Anyway, this piece has been put together at the end of a week where the metaphorical sky has grown dark with metaphorical clouds. We have a firefighters' strike (when is 16 per cent not 16 per cent? When it's four per cent and you fund the rest yourself); we have impending war with Iraq (unless the UN weapons inspectors co-operate, a scenario which President Bush might characterise as Operation Infinite Frustration); we have unspecified threats of a catastrophic attack on the capital (don't worry too much about this one – there are contingency plans for an escape convoy up the M11, although that could become awkward where it narrows to one lane just past Walthamstow. Or maybe it's the A10. Which also runs a risk of getting snarled up near Enfield, where three lanes go into two just after the main traffic lights.)

May I just correct the last item? Apparently it isn't an ongoing threat but a clerical error by the Home Office. Apologies for any confusion.

So, not an entirely black picture, but certainly one with substantial amounts of smudgy charcoal. The big question is: What are we to do about it?

I think I can answer that question with three key phrases: Be vigilant. Keep your wits about you. And follow your nose. And be vigilant.

Sorry, that was four. But the last one is terribly important.

Having taken these precautions we are playing our full part in what is dubbed Operation Passive Infinitive.

But there is more that we can do to help ourselves.

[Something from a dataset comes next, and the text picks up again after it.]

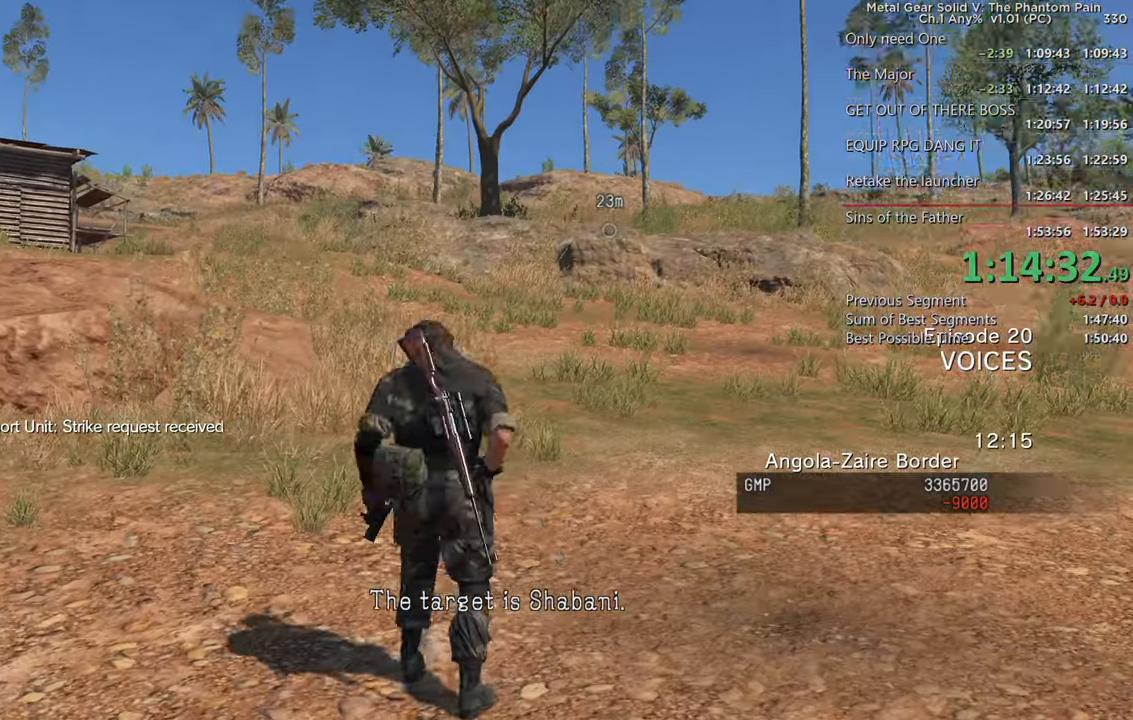
{"buttons": [], "left_stick": "center", "right_stick": "center", "events": [[133, "R1", "down"], [250, "R1", "up"], [317, "R1", "down"], [450, "R1", "up"]]}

Even though there is, as we now know, not going to be an attack on the Tube at any stage, the Government is prudently planning a poster campaign sometime in the spring, or maybe the summer, advising passengers to leave stations swiftly in the event of any gas attack and not to breathe too deeply.

I say this. Even though it is never going to happen, start practising holding your breath on the Tube now. For instance, if you are on the Piccadilly Line, breathe in at, say, Finsbury Park, and see how many stops you can last for. If you get to Covent Garden before exhaling you are doing well – although remember you can't get out at Covent Garden during the firefighters' strike.

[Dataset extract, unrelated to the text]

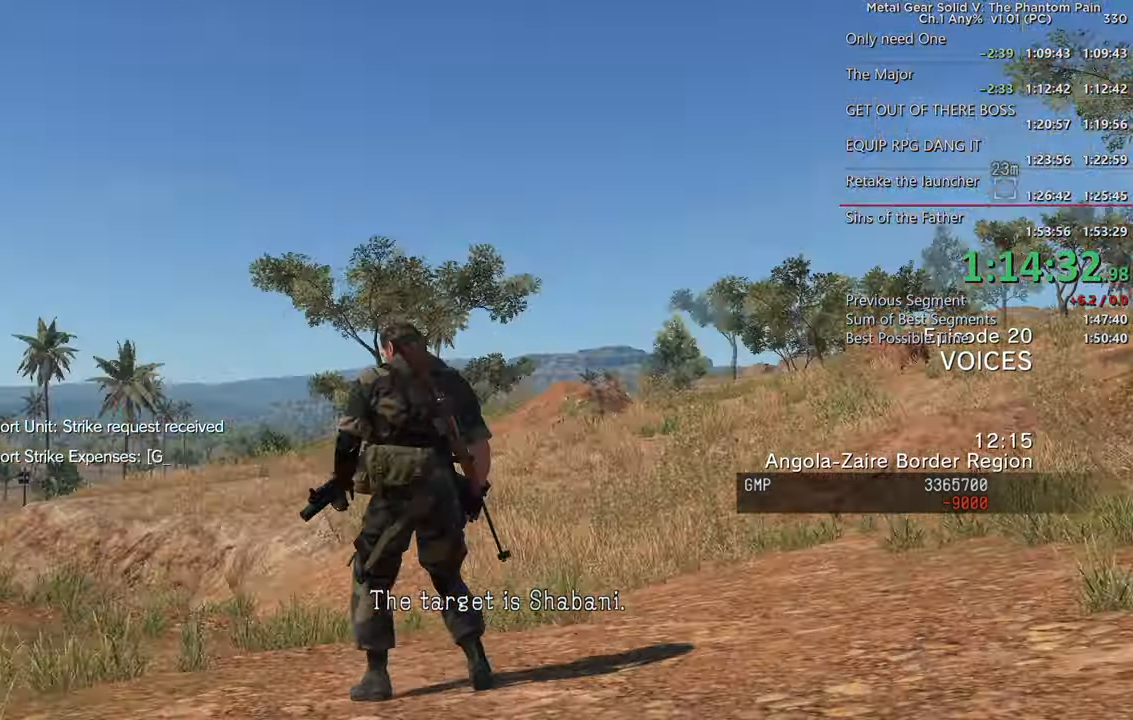
{"buttons": [], "left_stick": "up-left", "right_stick": "left", "events": [[33, "right_stick", "down-left"], [67, "left_stick", "left"], [183, "left_stick", "up-left"], [500, "right_stick", "left"]]}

Secondly, I would say this. In the event of any attack, try not to be there when it happens.

Armed with this knowledge, primed with these cues to action, we can return with a confident stride towards what the Government likes to call our Everyday Business. You know. The thing we Go About.

That means we can fret over the imminent collapse of house prices and deplore the exhibitionist activities of that cadaverous German and speculate upon the waning health of the Manchester United team spirit or the expiry date of West Ham's manager or who will be the next England cricketer to join the walking wounded.

No matter how trying one's life becomes, no matter how gloomy things appear, it's vital to remember that there's always someone worse off than yourself. The important thing is to identify that person, and then gloat over them.

Sport is an arena uniquely capable of providing solace in this respect because the whole thing is based upon the twin poles of success and failure. There is no difficulty in identifying Losers and Strugglers.

Happily for us – but not for them – a succession of the cricketers currently seeking to regain the Ashes from Australia have provided anguished copy from Down Under. Poor old Ashley Giles. Crocked by one of his own in the nets. Caught on the wrist of his bowling arm. Ouch. And just before the Second Test started as well. Poor old John Crawley. Out too. And poor old Darren Gough. He never even made it to the starting line-up before flying home with a career-threatening knee injury. How bad must he feel?

And what about Alex Ferguson? According to one report this week, he "as good as admitted that his Manchester United empire was tottering" by re-appointing a previously downgraded coach.

It doesn't sound like much, but after the relentless years of success at Old Trafford it's entirely healthy to anticipate a little in-house grief.

Sounds petty? Of course it does. But please remember – in the broader scheme of things, it all helps.